The protocol should enforce concentration limits to prevent Risk Planners from allocating an overly high percentage of treasury deposits to a single counterparty. Elixir lent 65% of its deUSD reserve ($68 million out of $105 million) to Stream through a private Morpho treasury. This concentration ensures that a failure by Stream would devastate Elixir. Concentration limits should be set at a maximum exposure of 10%-20% to a single counterparty and enforced at the smart contract level to prevent circumvention.

6. Protocol Accountability

Protocols that earn fees from Risk Planner activities should bear some responsibility. This could include: extracting from protocol fees an insurance fund to compensate users for losses due to Planner failures, or maintaining a Planner whitelist to exclude entities with poor records or inadequate disclosures. The current model of earning fees from protocols while completely disavowing responsibility is economically unsound. Intermediaries earning fees must have accountability.

Conclusion

The current Risk Planner model in place represents an accountability vacuum, with billions of dollars of user funds being managed by entities with no substantive constraints on their behavior and no substantive consequences for failure.

This is not to deny the model itself. Capital efficiency and specialized risk management do have advantages.
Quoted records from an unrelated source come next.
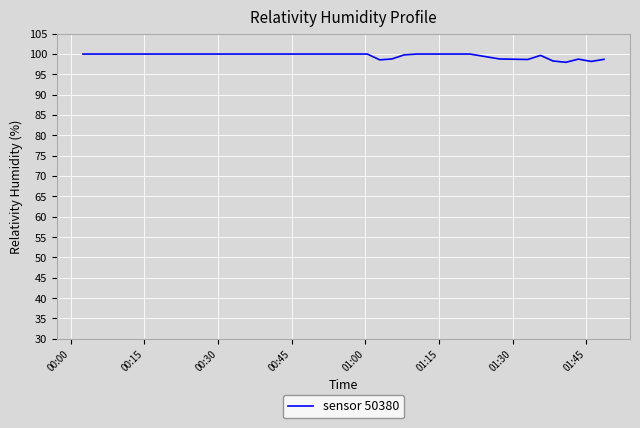

What is the maximum value shown in the chart?

100.0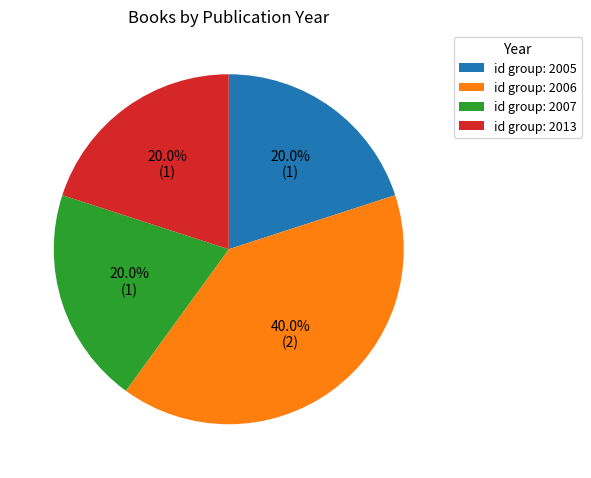

What is the largest slice in the pie chart?

id group: 2006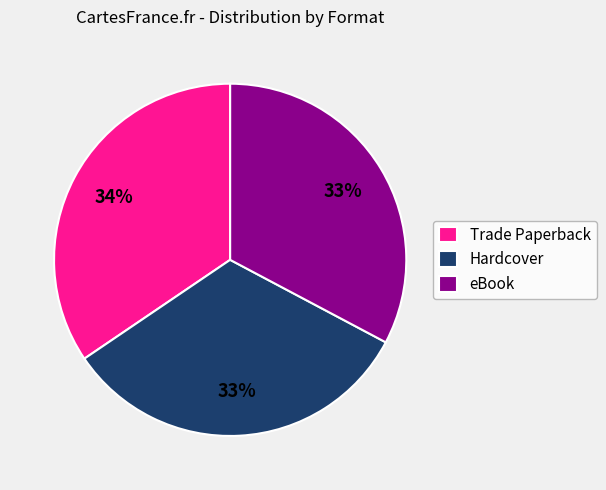

To the nearest percent, what is the combined percentage of Trade Paperback and Hardcover?

67%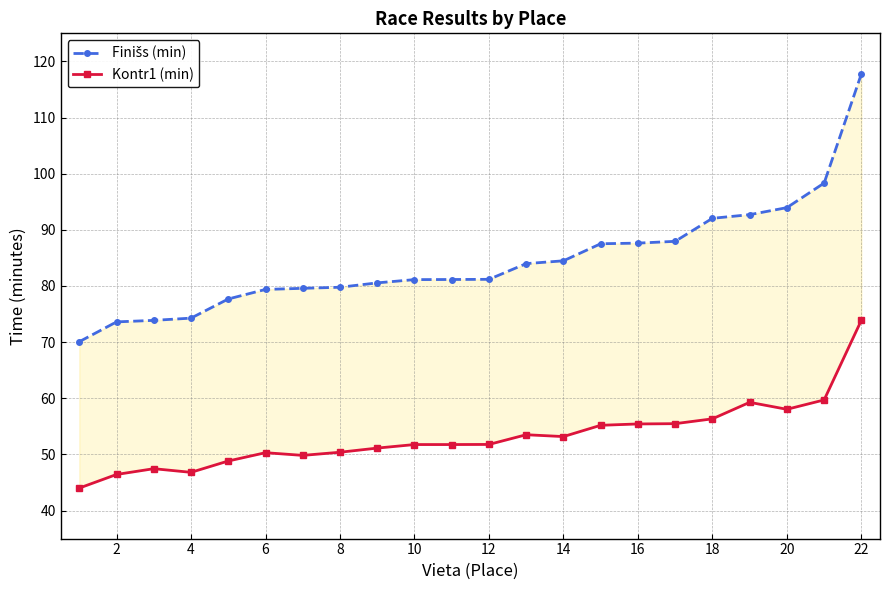

True or false: Finišs (min) has more than 1 points higher than both neighbors.

False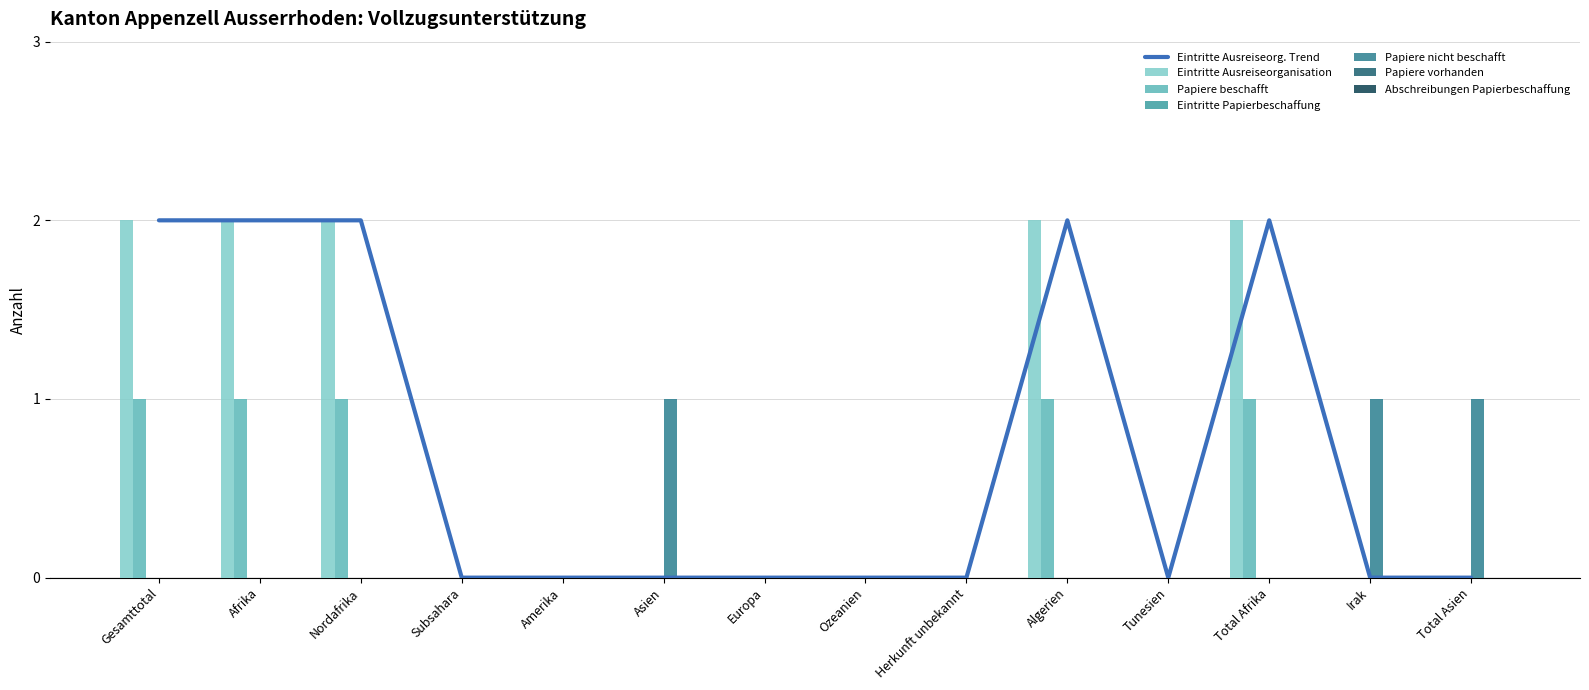

Rank the categories by Eintritte Ausreiseorganisation value from lowest to highest.

Subsahara, Amerika, Asien, Europa, Ozeanien, Herkunft unbekannt, Tunesien, Irak, Total Asien, Gesamttotal, Afrika, Nordafrika, Algerien, Total Afrika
However, this model must introduce accountability mechanisms, as mechanisms developed in the traditional finance sector over centuries of expensive lessons. DeFi can develop mechanisms suitable for its own characteristics, but it cannot completely abandon accountability while expecting different results from the traditional finance sector's outcomes when lacking accountability mechanisms.

The current structure ensures the repeated occurrence of failures until the industry accepts a fact: the fee-charging intermediary must bear responsibility for the risks it triggers.